Die Lösung der Regierung ist bisher, die Armen für die Krise zahlen zu lassen. Doch selbst nach dem Zurückschlagen der Reform hören die Proteste nicht auf. Eine Bewegung wurde in Gang gesetzt, die mit dem neoliberalen Modell und der Militarisierung die Grundsäulen des kolumbianischen Staates infrage stellt. Weitere Forderungen werden erhoben, wie die Rücknahme des gesamten Kürzungspaketes, das neben der Steuerreform auch eine Renten-, Arbeits- und Gesundheitsreform vorsieht.

Die Gesundheitsreform wird von Menschenrechtsorganisationen und Gewerkschaften stark kritisiert. Denn sie gäbe der Regierung ein legales Schlupfloch, um mit dem Vorwand der Pandemiebekämpfung ein Modell der Privatisierung zu vertiefen und die öffentliche Gesundheit weiter zu untergraben. Außerdem soll das Recht auf kostenlose gesundheitliche Behandlung ausgehöhlt werden, indem ein Fonds für gewisse Krankheiten angelegt wird, von dem Expert:innen kritisieren, dass chronische Krankheiten oder andere “kostspielige” Probleme ausgenommen werden können.

Kein Wunder also, dass die Proteste andauern. Die Regierung Duque herrscht im Andenland auf einem Vulkan sozialer Widersprüche. Zu tief bohrte sie und versuchte, die Massen weiter in die Misere zu stürzen. Die erste Eruption droht nach über einer Woche landesweiten Streiks weiterzugehen.

Eine Kampfperspektive

Die Arbeiter:innen, Bäuer:innen, Indigenen, Frauen, LGBTQIA+s und Student:innen Kolumbiens stellen zwei fundamentale Fragen auf: Können sie durch die Ausweitung und Koordinierung der Kämpfe in Aktionskomitees an Arbeitsplätzen, in Nachbarschaften, Schulen und Universitäten den Kampf zu einem richtigen Generalstreik machen, der die Grundfesten des neoliberalen Staates angreift? Dafür müssten sich Komitees oder Versammlungen bilden, mit denen die Massen selbst über die Kampfmaßnahmen entscheiden und den Kampf so ausweiten, dass das gesamte Land lahmgelegt würde.

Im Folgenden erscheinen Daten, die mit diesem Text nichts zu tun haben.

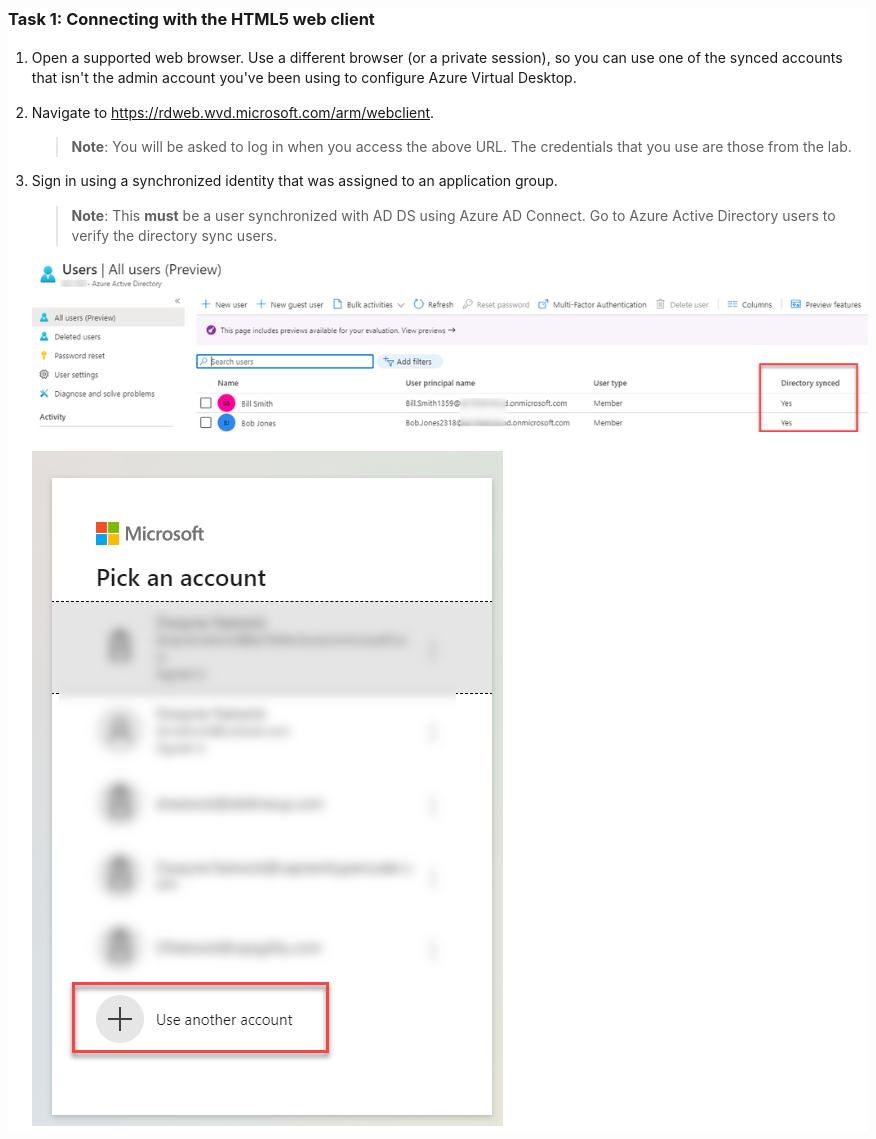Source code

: ### Task 1: Connecting with the HTML5 web client

1. Open a supported web browser. Use a different browser (or a private session), so you can use one of the synced accounts that isn't the admin account you've been using to configure Azure Virtual Desktop.

2. Navigate to https://rdweb.wvd.microsoft.com/arm/webclient.

    >**Note**: You will be asked to log in when you access the above URL. The credentials that you use are those from the lab.

3. Sign in using a synchronized identity that was assigned to an application group.

    >**Note**: This **must** be a user synchronized with AD DS using Azure AD Connect. Go to Azure Active Directory users to verify the directory sync users.

    ![This image shows where you would verify that a user is synchronized with the domain controller.](images/confirmsync.png "Synchronized domain controller")

    ![This image shows where you will select to use another account to enter the login email.](images/useanotheraccount.png "Email login")
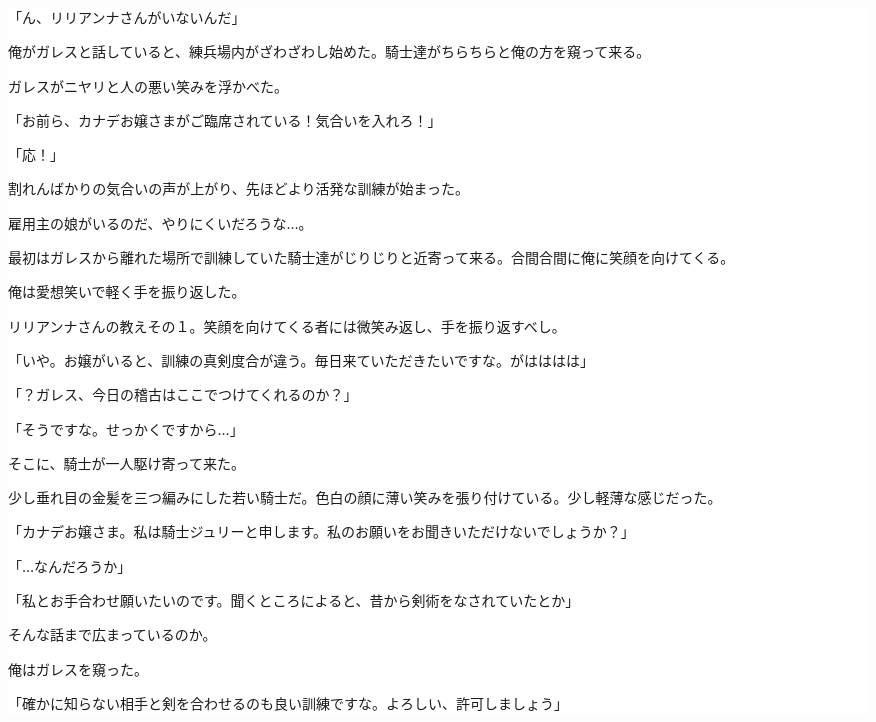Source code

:  <p id="L17">
  「ん、リリアンナさんがいないんだ」
 </p>
 <p id="L18">
  俺がガレスと話していると、練兵場内がざわざわし始めた。騎士達がちらちらと俺の方を窺って来る。
 </p>
 <p id="L19">
  ガレスがニヤリと人の悪い笑みを浮かべた。
 </p>
 <p id="L20">
  「お前ら、カナデお嬢さまがご臨席されている！気合いを入れろ！」
 </p>
 <p id="L21">
  「応！」
 </p>
 <p id="L22">
  割れんばかりの気合いの声が上がり、先ほどより活発な訓練が始まった。
 </p>
 <p id="L23">
  雇用主の娘がいるのだ、やりにくいだろうな…。
 </p>
 <p id="L24">
  最初はガレスから離れた場所で訓練していた騎士達がじりじりと近寄って来る。合間合間に俺に笑顔を向けてくる。
 </p>
 <p id="L25">
  俺は愛想笑いで軽く手を振り返した。
 </p>
 <p id="L26">
  リリアンナさんの教えその１。笑顔を向けてくる者には微笑み返し、手を振り返すべし。
 </p>
 <p id="L27">
  「いや。お嬢がいると、訓練の真剣度合が違う。毎日来ていただきたいですな。がはははは」
 </p>
 <p id="L28">
  「？ガレス、今日の稽古はここでつけてくれるのか？」
 </p>
 <p id="L29">
  「そうですな。せっかくですから…」
 </p>
 <p id="L30">
  そこに、騎士が一人駆け寄って来た。
 </p>
 <p id="L31">
  少し垂れ目の金髪を三つ編みにした若い騎士だ。色白の顔に薄い笑みを張り付けている。少し軽薄な感じだった。
 </p>
 <p id="L32">
  「カナデお嬢さま。私は騎士ジュリーと申します。私のお願いをお聞きいただけないでしょうか？」
 </p>
 <p id="L33">
  「…なんだろうか」
 </p>
 <p id="L34">
  「私とお手合わせ願いたいのです。聞くところによると、昔から剣術をなされていたとか」
 </p>
 <p id="L35">
  そんな話まで広まっているのか。
 </p>
 <p id="L36">
  俺はガレスを窺った。
 </p>
 <p id="L37">
  「確かに知らない相手と剣を合わせるのも良い訓練ですな。よろしい、許可しましょう」
 </p>
 <p id="L38">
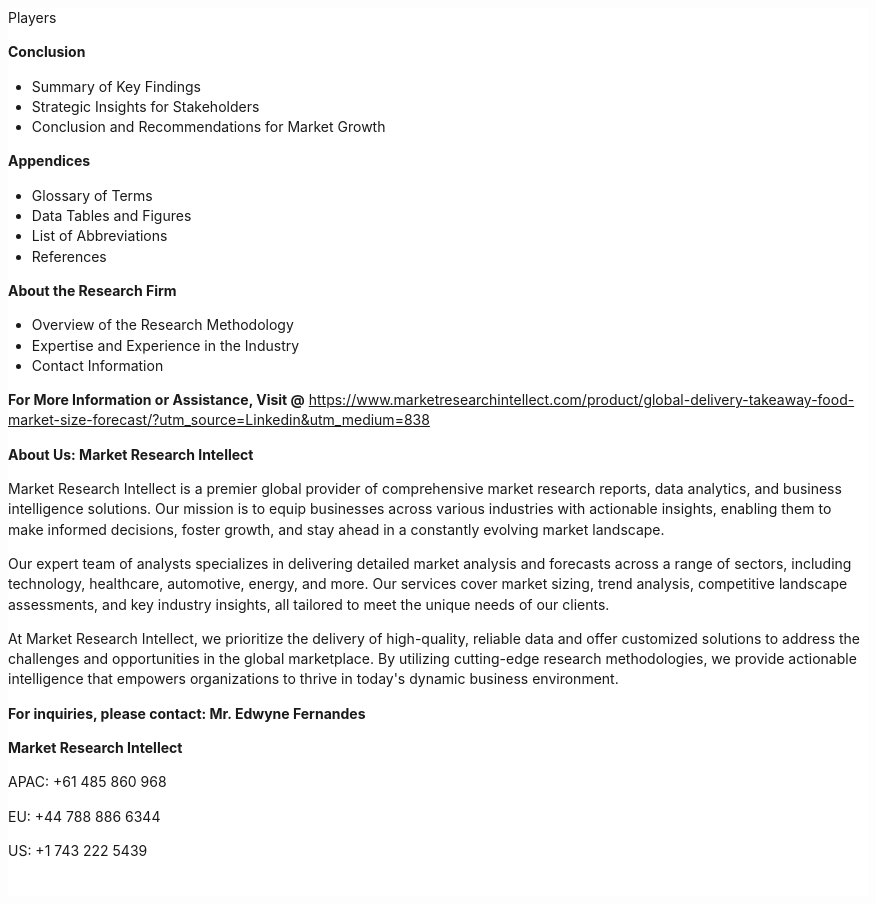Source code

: Players</li></ul><p><strong>Conclusion</strong></p><ul><li>Summary of Key Findings</li><li>Strategic Insights for Stakeholders</li><li>Conclusion and Recommendations for Market Growth</li></ul><p><strong>Appendices</strong></p><ul><li>Glossary of Terms</li><li>Data Tables and Figures</li><li>List of Abbreviations</li><li>References</li></ul><p><strong>About the Research Firm</strong></p><ul><li>Overview of the Research Methodology</li><li>Expertise and Experience in the Industry</li><li>Contact Information</li></ul></div><div class="article-main__content" data-test-id="publishing-text-block"><p><span class="font-[700]"><strong>For More Information or Assistance, Visit @</strong>&nbsp;<a href="https://www.marketresearchintellect.com/product/global-delivery-takeaway-food-market-size-forecast/?utm_source=Linkedin&utm_medium=838">https://www.marketresearchintellect.com/product/global-delivery-takeaway-food-market-size-forecast/?utm_source=Linkedin&utm_medium=838</a></span></p><p><strong>About Us: Market Research Intellect</strong></p><p>Market Research Intellect is a premier global provider of comprehensive market research reports, data analytics, and business intelligence solutions. Our mission is to equip businesses across various industries with actionable insights, enabling them to make informed decisions, foster growth, and stay ahead in a constantly evolving market landscape.</p><p>Our expert team of analysts specializes in delivering detailed market analysis and forecasts across a range of sectors, including technology, healthcare, automotive, energy, and more. Our services cover market sizing, trend analysis, competitive landscape assessments, and key industry insights, all tailored to meet the unique needs of our clients.</p><p>At Market Research Intellect, we prioritize the delivery of high-quality, reliable data and offer customized solutions to address the challenges and opportunities in the global marketplace. By utilizing cutting-edge research methodologies, we provide actionable intelligence that empowers organizations to thrive in today's dynamic business environment.</p><p><strong>For inquiries, please contact: Mr. Edwyne Fernandes</strong></p><p><strong>Market Research Intellect</strong></p><p>APAC: +61 485 860 968</p><p>EU: +44 788 886 6344</p><p>US: +1 743 222 5439</p></div><div class="article-main__content" data-test-id="publishing-text-block">&nbsp;</div>
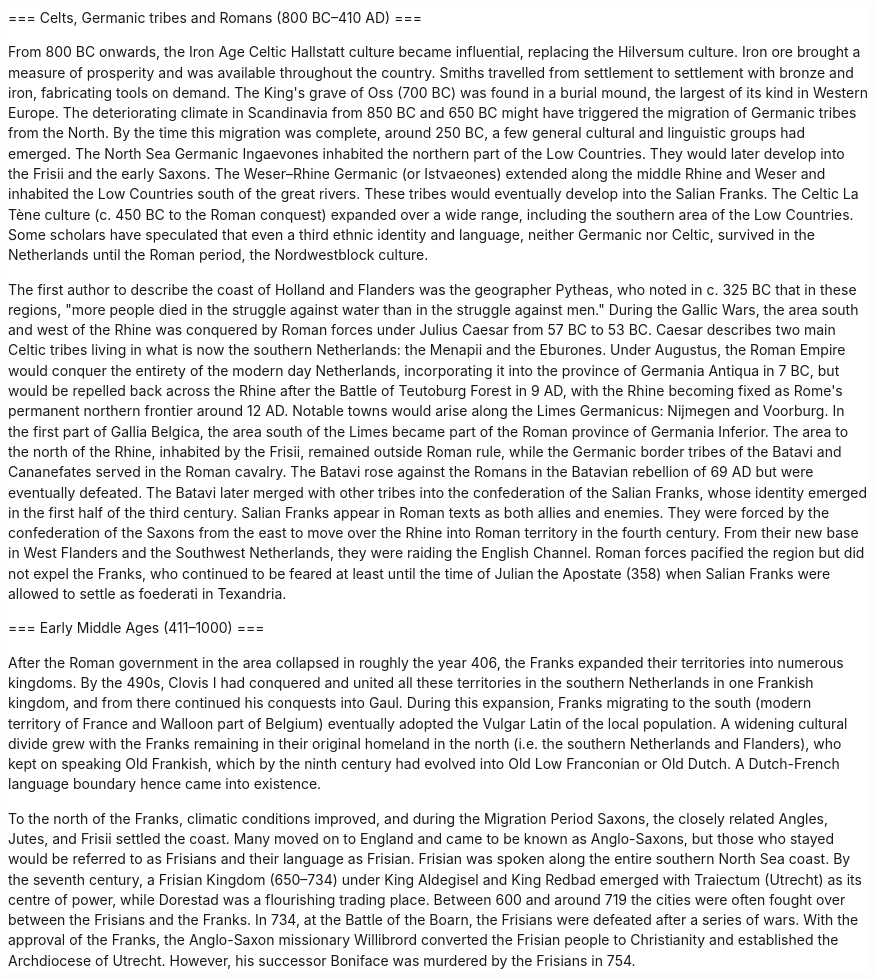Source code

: 
=== Celts, Germanic tribes and Romans (800 BC–410 AD) ===

From 800 BC onwards, the Iron Age Celtic Hallstatt culture became influential, replacing the Hilversum culture. Iron ore brought a measure of prosperity and was available throughout the country. Smiths travelled from settlement to settlement with bronze and iron, fabricating tools on demand. The King's grave of Oss (700 BC) was found in a burial mound, the largest of its kind in Western Europe.
The deteriorating climate in Scandinavia from 850 BC and 650 BC might have triggered the migration of Germanic tribes from the North. By the time this migration was complete, around 250 BC, a few general cultural and linguistic groups had emerged. The North Sea Germanic Ingaevones inhabited the northern part of the Low Countries. They would later develop into the Frisii and the early Saxons. The Weser–Rhine Germanic (or Istvaeones) extended along the middle Rhine and Weser and inhabited the Low Countries south of the great rivers. These tribes would eventually develop into the Salian Franks. The Celtic La Tène culture (c. 450 BC to the Roman conquest) expanded over a wide range, including the southern area of the Low Countries. Some scholars have speculated that even a third ethnic identity and language, neither Germanic nor Celtic, survived in the Netherlands until the Roman period, the Nordwestblock culture.

The first author to describe the coast of Holland and Flanders was the geographer Pytheas, who noted in c. 325 BC that in these regions, "more people died in the struggle against water than in the struggle against men." During the Gallic Wars, the area south and west of the Rhine was conquered by Roman forces under Julius Caesar from 57 BC to 53 BC. Caesar describes two main Celtic tribes living in what is now the southern Netherlands: the Menapii and the Eburones. Under Augustus, the Roman Empire would conquer the entirety of the modern day Netherlands, incorporating it into the province of Germania Antiqua in 7 BC, but would be repelled back across the Rhine after the Battle of Teutoburg Forest in 9 AD, with the Rhine becoming fixed as Rome's permanent northern frontier around 12 AD. Notable towns would arise along the Limes Germanicus: Nijmegen and Voorburg. In the first part of Gallia Belgica, the area south of the Limes became part of the Roman province of Germania Inferior. The area to the north of the Rhine, inhabited by the Frisii, remained outside Roman rule, while the Germanic border tribes of the Batavi and Cananefates served in the Roman cavalry. The Batavi rose against the Romans in the Batavian rebellion of 69 AD but were eventually defeated. The Batavi later merged with other tribes into the confederation of the Salian Franks, whose identity emerged in the first half of the third century. Salian Franks appear in Roman texts as both allies and enemies. They were forced by the confederation of the Saxons from the east to move over the Rhine into Roman territory in the fourth century. From their new base in West Flanders and the Southwest Netherlands, they were raiding the English Channel. Roman forces pacified the region but did not expel the Franks, who continued to be feared at least until the time of Julian the Apostate (358) when Salian Franks were allowed to settle as foederati in Texandria.


=== Early Middle Ages (411–1000) ===

After the Roman government in the area collapsed in roughly the year 406, the Franks expanded their territories into numerous kingdoms. By the 490s, Clovis I had conquered and united all these territories in the southern Netherlands in one Frankish kingdom, and from there continued his conquests into Gaul. During this expansion, Franks migrating to the south (modern territory of France and Walloon part of Belgium) eventually adopted the Vulgar Latin of the local population. A widening cultural divide grew with the Franks remaining in their original homeland in the north (i.e. the southern Netherlands and Flanders), who kept on speaking Old Frankish, which by the ninth century had evolved into Old Low Franconian or Old Dutch. A Dutch-French language boundary hence came into existence.

To the north of the Franks, climatic conditions improved, and during the Migration Period Saxons, the closely related Angles, Jutes, and Frisii settled the coast. Many moved on to England and came to be known as Anglo-Saxons, but those who stayed would be referred to as Frisians and their language as Frisian. Frisian was spoken along the entire southern North Sea coast. By the seventh century, a Frisian Kingdom (650–734) under King Aldegisel and King Redbad emerged with Traiectum (Utrecht) as its centre of power, while Dorestad was a flourishing trading place. Between 600 and around 719 the cities were often fought over between the Frisians and the Franks. In 734, at the Battle of the Boarn, the Frisians were defeated after a series of wars. With the approval of the Franks, the Anglo-Saxon missionary Willibrord converted the Frisian people to Christianity and established the Archdiocese of Utrecht. However, his successor Boniface was murdered by the Frisians in 754.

Angesichts der anhaltenden massiven Mobilisierungen ging Duque in den letzten Tagen dazu über, die harte Repression und die Verurteilung der “gewalttätigen” Demonstrierenden durch die bürgerliche Presse mit einem Dialogangebot zu verbinden. Dies wurde auch von Teilen der Führung der Bewegung und reformistischen Parteien aufgegriffen. Den Massen ist jedoch klar, dass es keinen Dialog mit der mörderischen Duque-Regierung geben kann und das die weitreichenden Forderungen nur mit der Weiterführung und Ausweitung der Proteste durch einen echten Generalstreik durchgesetzt werden kann.

Und: Kann das Beispiel der kolumbianischen Massen zu einem Leuchtfeuer für Ausgebeuteten und Unterdrückten Lateinamerikas werden, die zu Hunderttausenden der Pandemie und dem Profit geopfert werden? Die Proteste in Chile und Perú zeigen, dass dies möglich ist – wir werden sehen, ob sich die Eruption über die Länge der Anden ausbreiten kann.